The fiscal cliff is an automatic reduction in the United States budget deficit beginning in 2013 that was part of a compromise enacted to resolve the public debt ceiling crisis in 2011. The Congressional Budget Office has warned that without action, the fiscal cliff could move the U.S. economy into a recession.

If Congress fails to reach an agreement, Bush-era tax cuts will expire along with across-the-board spending cuts to domestic and defense funding. President Obama’s temporary 2 percent payroll tax break will also expire. There would be about $500 billion worth of tax increases and $109 billion in government spending cuts that would all start on Jan. 2, 2013

President Obama is pushing for a bipartisan solution, calling for an increase in taxes on those making over $250,000 per year in order to increase revenue, coupled with targeted cuts to discretionary programs.

Republican House Speaker John Boehner has stated that any plan including an increase in taxes would not be considered with the closing of tax loopholes as the only acceptable way to raise revenue.

Some GOP legislators have broken with House Speaker Boehner’s position, even speaking out against anti-tax activist and lobbyist Grover Norquist’s taxpayer protection pledge that requires the opposition to any net income tax increases, regardless of the circumstance.
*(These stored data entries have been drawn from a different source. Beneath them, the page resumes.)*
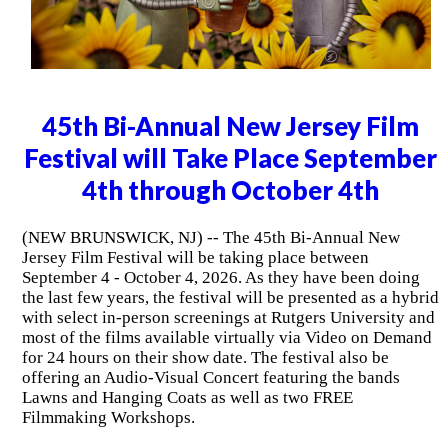
45th Bi-Annual New Jersey Film
Festival will Take Place September
4th through October 4th
(NEW BRUNSWICK, NJ) -- The 45th Bi-Annual New
Jersey Film Festival will be taking place between
September 4 - October 4, 2026. As they have been doing
the last few years, the festival will be presented as a hybrid
with select in-person screenings at Rutgers University and
most of the films available virtually via Video on Demand
for 24 hours on their show date. The festival also be
offering an Audio-Visual Concert featuring the bands
Lawns and Hanging Coats as well as two FREE
Filmmaking Workshops.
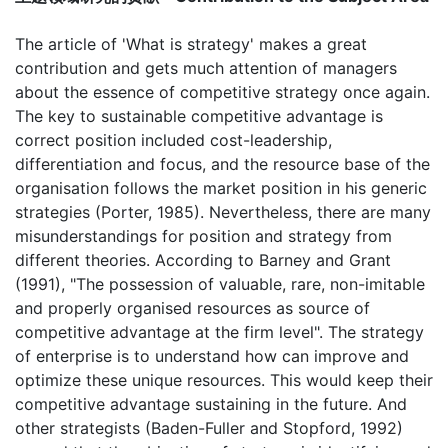
The article of 'What is strategy' makes a great
contribution and gets much attention of managers
about the essence of competitive strategy once again.
The key to sustainable competitive advantage is
correct position included cost-leadership,
differentiation and focus, and the resource base of the
organisation follows the market position in his generic
strategies (Porter, 1985). Nevertheless, there are many
misunderstandings for position and strategy from
different theories. According to Barney and Grant
(1991), "The possession of valuable, rare, non-imitable
and properly organised resources as source of
competitive advantage at the firm level". The strategy
of enterprise is to understand how can improve and
optimize these unique resources. This would keep their
competitive advantage sustaining in the future. And
other strategists (Baden-Fuller and Stopford, 1992)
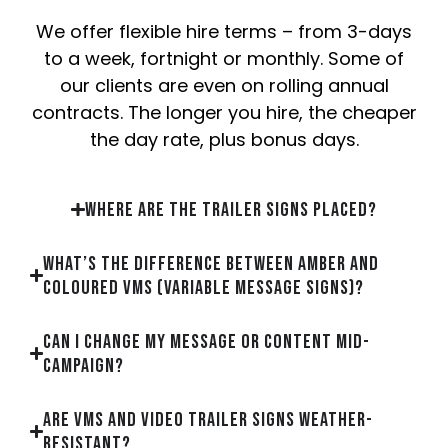
We offer flexible hire terms – from 3-days
to a week, fortnight or monthly. Some of
our clients are even on rolling annual
contracts. The longer you hire, the cheaper
the day rate, plus bonus days.
Where are the trailer signs placed?
What’s the difference between Amber and
Coloured VMS (Variable Message Signs)?
Can I change my message or content mid-
campaign?
Are VMS and Video Trailer Signs weather-
resistant?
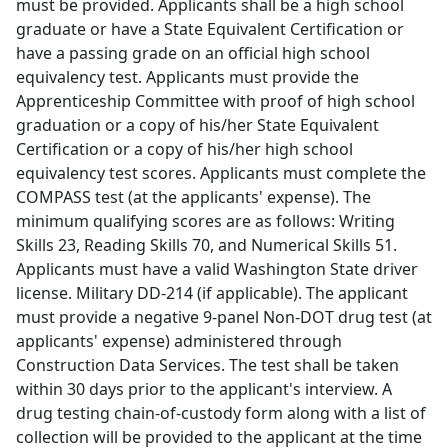
must be provided. Applicants shall be a high school
graduate or have a State Equivalent Certification or
have a passing grade on an official high school
equivalency test. Applicants must provide the
Apprenticeship Committee with proof of high school
graduation or a copy of his/her State Equivalent
Certification or a copy of his/her high school
equivalency test scores. Applicants must complete the
COMPASS test (at the applicants' expense). The
minimum qualifying scores are as follows: Writing
Skills 23, Reading Skills 70, and Numerical Skills 51.
Applicants must have a valid Washington State driver
license. Military DD-214 (if applicable). The applicant
must provide a negative 9-panel Non-DOT drug test (at
applicants' expense) administered through
Construction Data Services. The test shall be taken
within 30 days prior to the applicant's interview. A
drug testing chain-of-custody form along with a list of
collection will be provided to the applicant at the time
Republican Senator Lindsey Graham of South Carolina and Republican Senator Saxby Chambliss of Georgia have both said they would consider an increase in taxes to raise revenue.

“I care more about my country than I do about a 20-year-old pledge,” Chambliss said to Georgia’s WMAZ radio station. “If we do it Norquist’s way then we’ll continue in debt, and I just have a disagreement with him about that.”

Democratic Senator Harry Reid stated that once the fiscal cliff was avoided, reforms to filibuster rules in the Senate and immigration reform would be high priority for next year’s Congress.